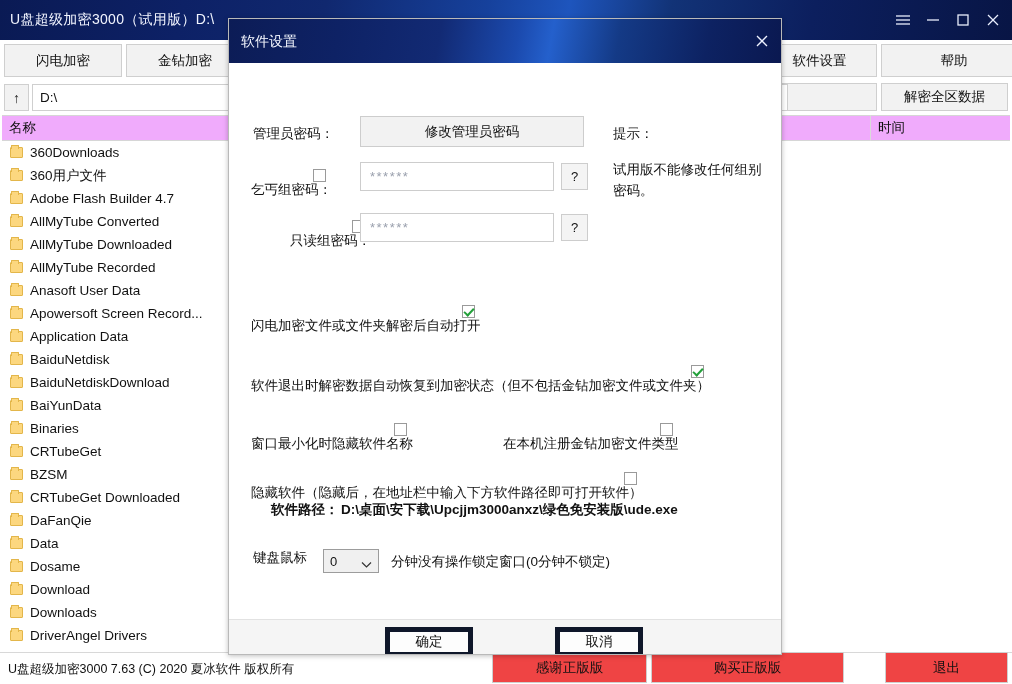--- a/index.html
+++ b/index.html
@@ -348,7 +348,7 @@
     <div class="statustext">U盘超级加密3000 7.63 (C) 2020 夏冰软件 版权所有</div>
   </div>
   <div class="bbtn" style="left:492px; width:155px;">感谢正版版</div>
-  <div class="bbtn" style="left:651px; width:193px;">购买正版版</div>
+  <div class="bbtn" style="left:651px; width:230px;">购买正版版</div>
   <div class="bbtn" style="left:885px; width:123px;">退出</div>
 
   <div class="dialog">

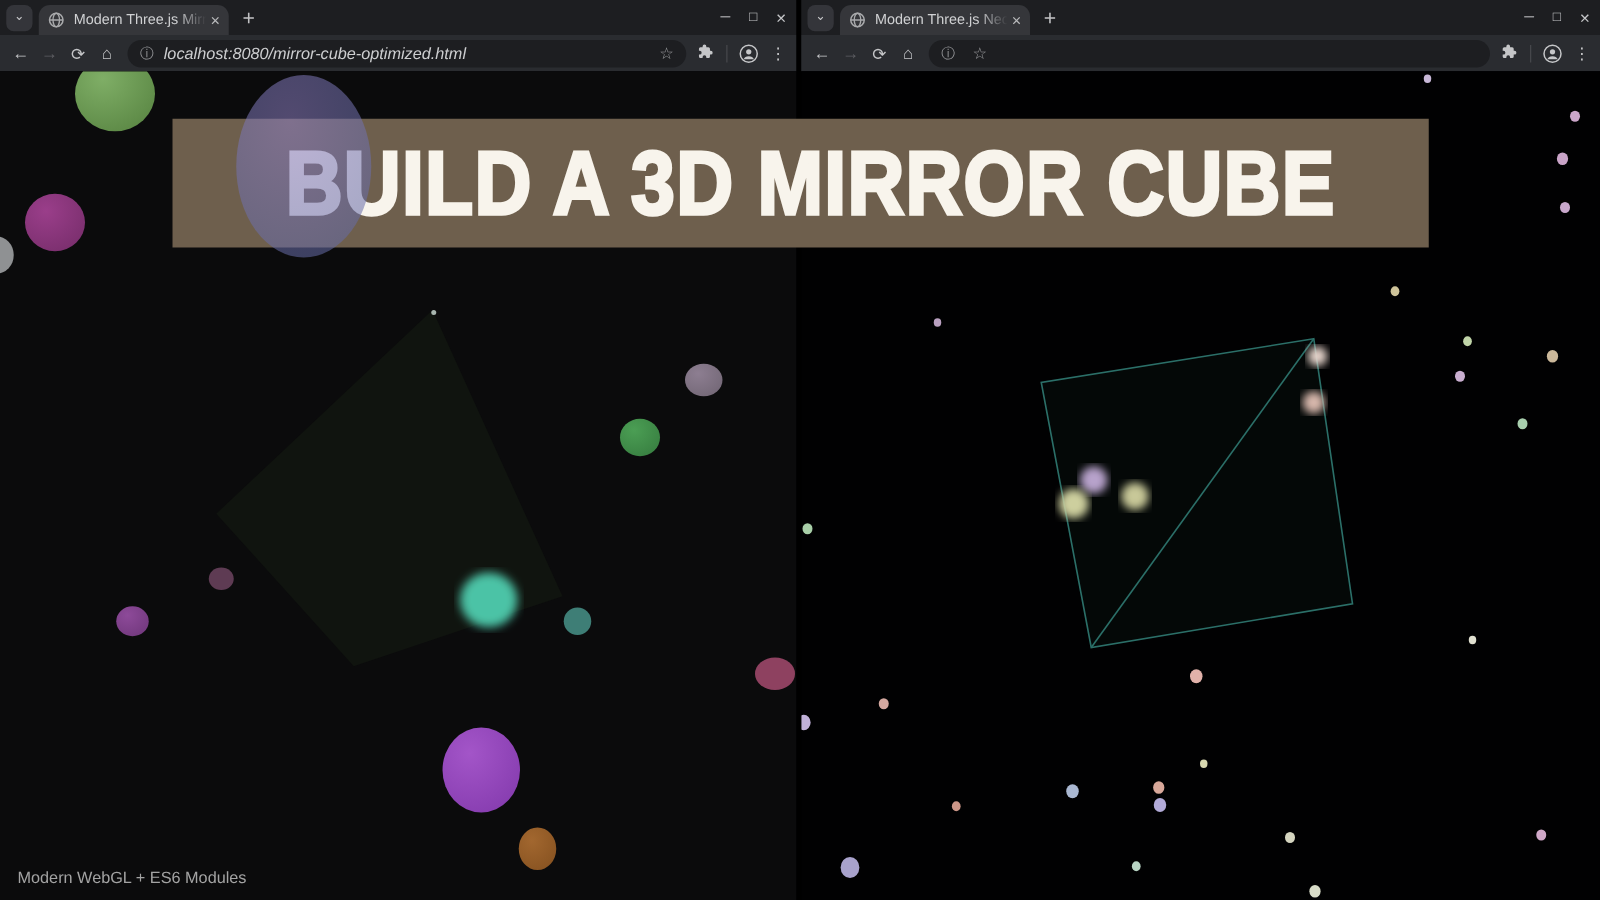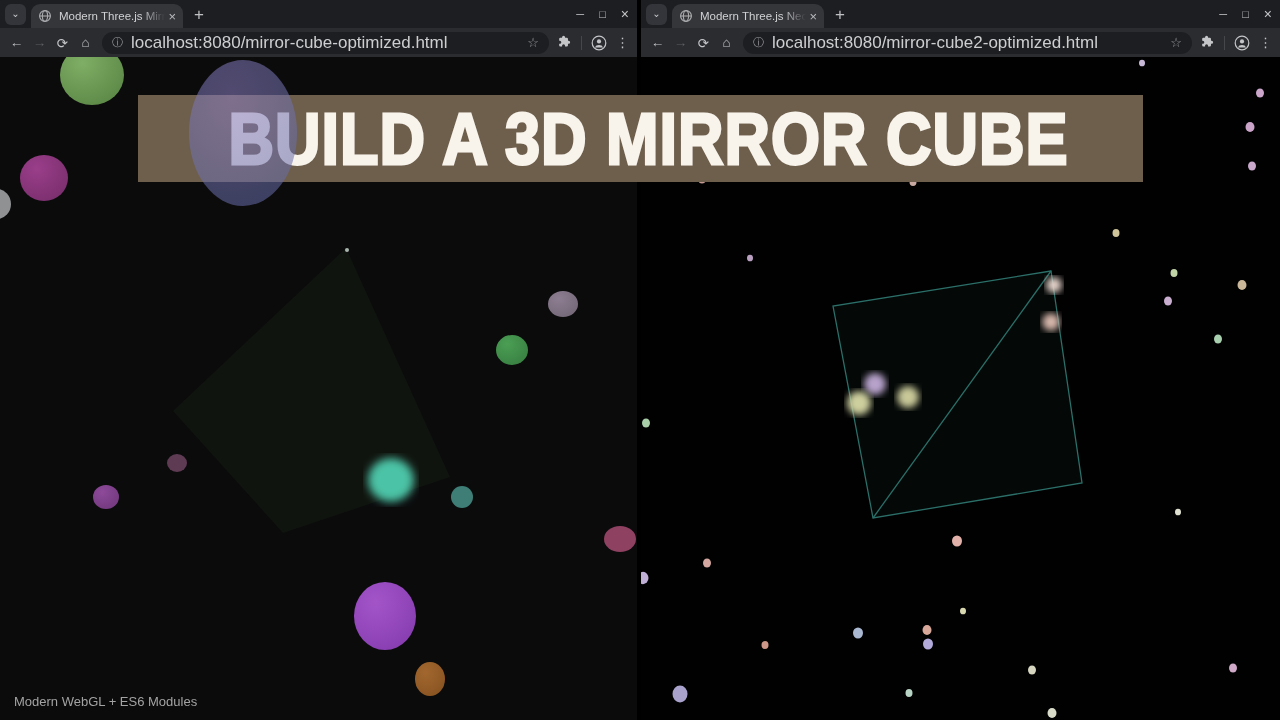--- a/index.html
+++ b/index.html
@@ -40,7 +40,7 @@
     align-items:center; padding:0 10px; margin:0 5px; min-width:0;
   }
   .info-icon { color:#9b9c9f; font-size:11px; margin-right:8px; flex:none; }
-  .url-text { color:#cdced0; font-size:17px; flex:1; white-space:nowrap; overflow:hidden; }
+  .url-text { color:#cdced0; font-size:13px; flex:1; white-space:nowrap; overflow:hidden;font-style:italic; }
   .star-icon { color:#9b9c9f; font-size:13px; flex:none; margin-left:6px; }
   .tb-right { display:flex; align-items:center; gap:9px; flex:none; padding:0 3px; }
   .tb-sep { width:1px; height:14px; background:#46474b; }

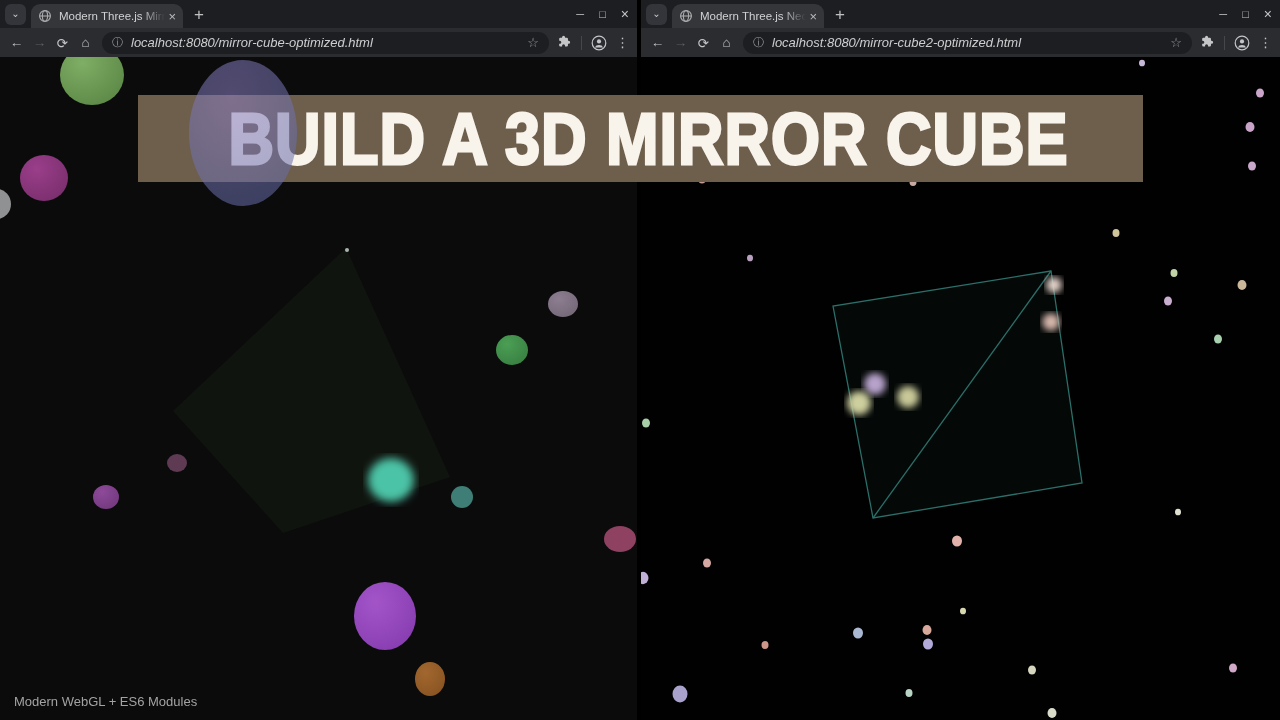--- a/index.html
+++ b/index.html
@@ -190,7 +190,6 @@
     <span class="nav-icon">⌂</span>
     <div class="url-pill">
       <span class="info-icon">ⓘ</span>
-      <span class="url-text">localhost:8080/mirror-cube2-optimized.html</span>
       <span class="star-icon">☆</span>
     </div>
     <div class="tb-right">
——————————
Only lines holding "width" are wanted; copy all of them from the listing.

● Reply to the task:
   <div class="bbtn" style="left:492px; width:155px;">感谢正版版</div>
-  <div class="bbtn" style="left:651px; width:193px;">购买正版版</div>
+  <div class="bbtn" style="left:651px; width:230px;">购买正版版</div>
   <div class="bbtn" style="left:885px; width:123px;">退出</div>
     align-items:center; padding:0 10px; margin:0 5px; min-width:0;
   .tb-sep { width:1px; height:14px; background:#46474b; }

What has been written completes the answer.